南スーダンで7月に起きた戦闘で市民らが犠牲になった問題を調べていた国連は1日、現地に展開する国連平和維持活動(PKO)部隊が攻撃への対処に「失敗」したとする報告書を発表した。指導力の欠如、準備不足、指揮命令の混乱などが原因としている。
首都ジュバで7月に政府軍と反政府勢力の大規模な戦闘が発生。国内避難民が暮らす国連南スーダン派遣団(UNMISS)の関連施設も襲撃を受け、7月の3日間で保護施設にいた20人以上の避難民を含め、少なくとも73人が死亡した。
国連の現地調査に基づく報告書は「派遣団幹部の指導力不足で、戦闘への無秩序で非効果的な対応となった」と指摘したうえで、交戦規定などを含めて部隊の態勢を見直すよう勧告。
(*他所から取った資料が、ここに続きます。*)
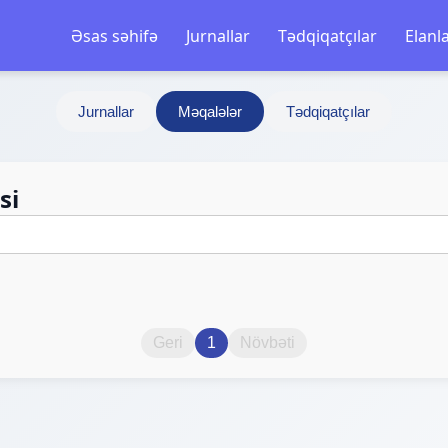
Əsas səhifə
Jurnallar
Tədqiqatçılar
Elanl
Jurnallar
Məqalələr
Tədqiqatçılar
si
Geri
1
Növbəti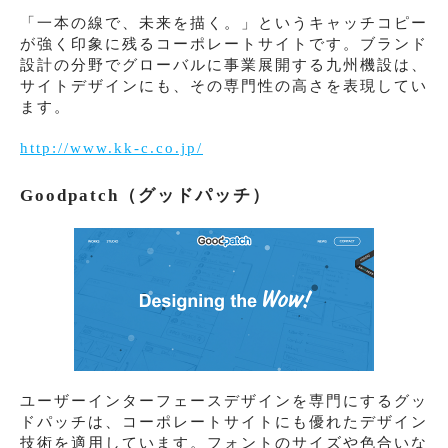
「一本の線で、未来を描く。」というキャッチコピー
が強く印象に残るコーポレートサイトです。ブランド
設計の分野でグローバルに事業展開する九州機設は、
サイトデザインにも、その専門性の高さを表現してい
ます。
http://www.kk-c.co.jp/
Goodpatch（グッドパッチ）
ユーザーインターフェースデザインを専門にするグッ
ドパッチは、コーポレートサイトにも優れたデザイン
技術を適用しています。フォントのサイズや色合いな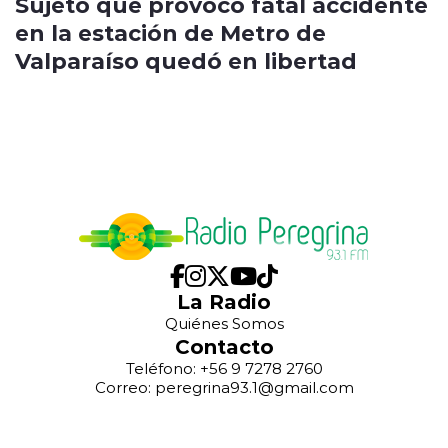
Sujeto que provocó fatal accidente
en la estación de Metro de
Valparaíso quedó en libertad
La Radio
Quiénes Somos
Contacto
Teléfono: +56 9 7278 2760
Correo: peregrina93.1@gmail.com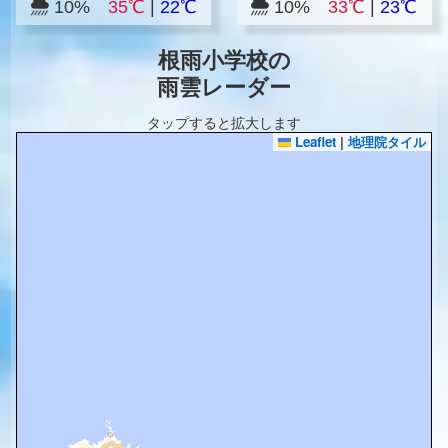
10%
35℃
|
22℃
10%
33℃
|
23℃
根雨小学校の
雨雲レーダー
タップすると拡大します
Leaflet
|
地理院タイル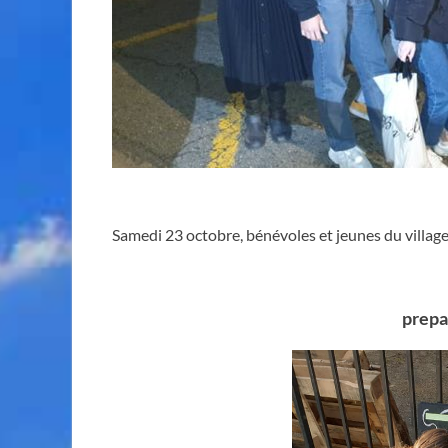
Samedi 23 octobre, bénévoles et jeunes du village 
prepa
戦闘の予兆があったのに、十分な警戒態勢もとらなかったとも指摘している。
政府軍兵士が滞在者らに残虐行為をした疑いが指摘されてきた「タレインホテル事件」についても、報告書は「派遣団が対応に失敗した」と指摘。報告書によると、施設に押し入った政府軍兵士が略奪などを始めた際、市民はUNMISSに通報したが、現場が混乱に陥る中で複数の部隊が出動要請を拒絶。市民らが殺人や威嚇、性的暴力などの「甚大な人権侵害」にさらされることになったとしている。
また、世界食糧計画(WFP)も倉庫の保護をUNMISSに求めたが、支援を得られず、2900万ドル(30億円)相当の食糧や備品などが3週間以上にわたって略奪されたという。
国連の潘基文(パンギムン)事務総長は「報告書の発見に深く動揺している」との談話を報道官を通じて発表。勧告内容を精査し、改善に努めると表明した。UNMISSのオンディエキ軍司令官(ケニア出身)が更迭される。